Thanks to Nuit Blanche for pointing me towards the presentation by Andrea Montanari “Collaborative Filtering: Models and Algorithms” and the associated Deshpande and Montanari paper “Linear Bandits in High Dimension and Recommendation Systems” (2012). In the presentation, Montanari reviews Spectral, Gradient Descent, Stochasitc Gradient Descent, Convex Relaxation, and Linear Bandit methods for approximating the standard linear model for recommendation systems and some accuracy guarantees.
Assuming the $j$th movie has features $v_{j1}, v_{j2}, \ldots, v_{jr}$, then the $i$th viewer gives the rating
$R_{ij} = \langle u_i, v_j \rangle +\epsilon_{ij}$
where $u_i$ is an $r$ dimensional vector representing the preferences of $i$th viewer and $\epsilon_{ij}$ is Gaussian noise.
The paper introduces a new Linear Bandit method, Smooth Explore, better suited for recommendation systems.

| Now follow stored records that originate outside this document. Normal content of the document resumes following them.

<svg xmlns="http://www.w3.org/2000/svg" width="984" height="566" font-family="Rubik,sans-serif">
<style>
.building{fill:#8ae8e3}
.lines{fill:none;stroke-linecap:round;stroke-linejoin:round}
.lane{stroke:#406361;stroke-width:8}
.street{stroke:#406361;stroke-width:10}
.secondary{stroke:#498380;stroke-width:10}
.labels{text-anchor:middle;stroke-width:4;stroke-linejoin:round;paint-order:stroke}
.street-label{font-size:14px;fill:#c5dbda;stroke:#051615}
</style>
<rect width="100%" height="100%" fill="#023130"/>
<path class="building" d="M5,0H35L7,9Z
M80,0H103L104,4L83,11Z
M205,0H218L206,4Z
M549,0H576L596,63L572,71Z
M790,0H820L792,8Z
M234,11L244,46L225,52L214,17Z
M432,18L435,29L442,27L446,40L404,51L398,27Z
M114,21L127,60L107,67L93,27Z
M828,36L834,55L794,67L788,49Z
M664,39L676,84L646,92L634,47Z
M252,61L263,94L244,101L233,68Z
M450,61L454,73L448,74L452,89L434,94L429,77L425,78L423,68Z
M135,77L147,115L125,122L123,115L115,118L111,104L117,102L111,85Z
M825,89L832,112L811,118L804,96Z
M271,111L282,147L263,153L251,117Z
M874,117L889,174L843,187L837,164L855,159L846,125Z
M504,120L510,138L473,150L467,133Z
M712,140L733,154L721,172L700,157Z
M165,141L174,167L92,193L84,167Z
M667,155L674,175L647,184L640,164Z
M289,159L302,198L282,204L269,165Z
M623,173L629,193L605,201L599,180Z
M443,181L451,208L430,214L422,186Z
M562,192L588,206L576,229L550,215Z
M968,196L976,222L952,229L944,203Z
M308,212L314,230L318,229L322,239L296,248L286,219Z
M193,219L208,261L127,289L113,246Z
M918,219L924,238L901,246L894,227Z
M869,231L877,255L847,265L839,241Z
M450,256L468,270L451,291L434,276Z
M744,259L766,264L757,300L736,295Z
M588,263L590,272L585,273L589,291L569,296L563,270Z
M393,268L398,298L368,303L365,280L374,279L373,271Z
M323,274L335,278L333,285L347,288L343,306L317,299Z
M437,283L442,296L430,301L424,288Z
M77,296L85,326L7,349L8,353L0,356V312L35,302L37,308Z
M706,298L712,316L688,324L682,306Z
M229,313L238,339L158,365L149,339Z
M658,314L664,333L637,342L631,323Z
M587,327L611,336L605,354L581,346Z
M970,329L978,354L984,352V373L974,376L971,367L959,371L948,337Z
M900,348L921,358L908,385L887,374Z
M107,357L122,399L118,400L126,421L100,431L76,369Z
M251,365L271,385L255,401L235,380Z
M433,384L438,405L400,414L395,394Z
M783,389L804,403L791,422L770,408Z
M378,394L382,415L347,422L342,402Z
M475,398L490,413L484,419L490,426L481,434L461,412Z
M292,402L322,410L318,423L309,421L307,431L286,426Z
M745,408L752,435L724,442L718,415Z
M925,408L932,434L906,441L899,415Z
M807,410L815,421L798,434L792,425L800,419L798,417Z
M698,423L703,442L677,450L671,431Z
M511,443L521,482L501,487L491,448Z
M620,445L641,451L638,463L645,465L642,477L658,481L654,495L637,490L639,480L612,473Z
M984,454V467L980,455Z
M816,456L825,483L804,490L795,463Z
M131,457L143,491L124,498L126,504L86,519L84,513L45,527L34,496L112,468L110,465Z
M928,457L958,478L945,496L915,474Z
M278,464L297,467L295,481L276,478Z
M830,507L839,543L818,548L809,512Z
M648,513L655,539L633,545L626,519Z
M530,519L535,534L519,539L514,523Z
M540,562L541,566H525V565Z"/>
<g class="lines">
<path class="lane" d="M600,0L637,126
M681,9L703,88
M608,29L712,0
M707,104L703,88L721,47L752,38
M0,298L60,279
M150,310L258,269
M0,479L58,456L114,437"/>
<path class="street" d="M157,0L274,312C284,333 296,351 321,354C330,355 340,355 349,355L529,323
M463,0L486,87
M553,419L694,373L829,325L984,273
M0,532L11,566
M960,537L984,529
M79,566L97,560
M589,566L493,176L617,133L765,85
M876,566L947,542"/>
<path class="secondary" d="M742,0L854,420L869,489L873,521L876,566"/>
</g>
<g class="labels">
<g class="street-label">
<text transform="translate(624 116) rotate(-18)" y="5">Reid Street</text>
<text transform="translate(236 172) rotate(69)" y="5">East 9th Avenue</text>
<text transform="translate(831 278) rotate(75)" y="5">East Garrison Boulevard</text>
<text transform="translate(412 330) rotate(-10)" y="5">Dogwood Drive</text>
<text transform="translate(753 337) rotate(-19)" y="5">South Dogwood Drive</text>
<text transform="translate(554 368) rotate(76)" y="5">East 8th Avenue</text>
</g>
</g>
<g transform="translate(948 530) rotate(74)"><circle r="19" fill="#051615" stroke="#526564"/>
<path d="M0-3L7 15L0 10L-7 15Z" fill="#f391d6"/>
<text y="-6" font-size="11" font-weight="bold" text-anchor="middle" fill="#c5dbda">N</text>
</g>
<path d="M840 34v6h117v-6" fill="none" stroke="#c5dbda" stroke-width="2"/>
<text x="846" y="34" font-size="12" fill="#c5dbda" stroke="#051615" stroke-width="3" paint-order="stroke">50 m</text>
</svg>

Their method is motivated by the three objectives:
- Constant-optimal cumulative reward,
- Constant-optimal regret, and
- Approximate monotonicity (rewards approximately increase with time).
Smooth Explore estimates the user preferences vectors with a regularized least squares regression. Proofs of optimality and numerical results are provided.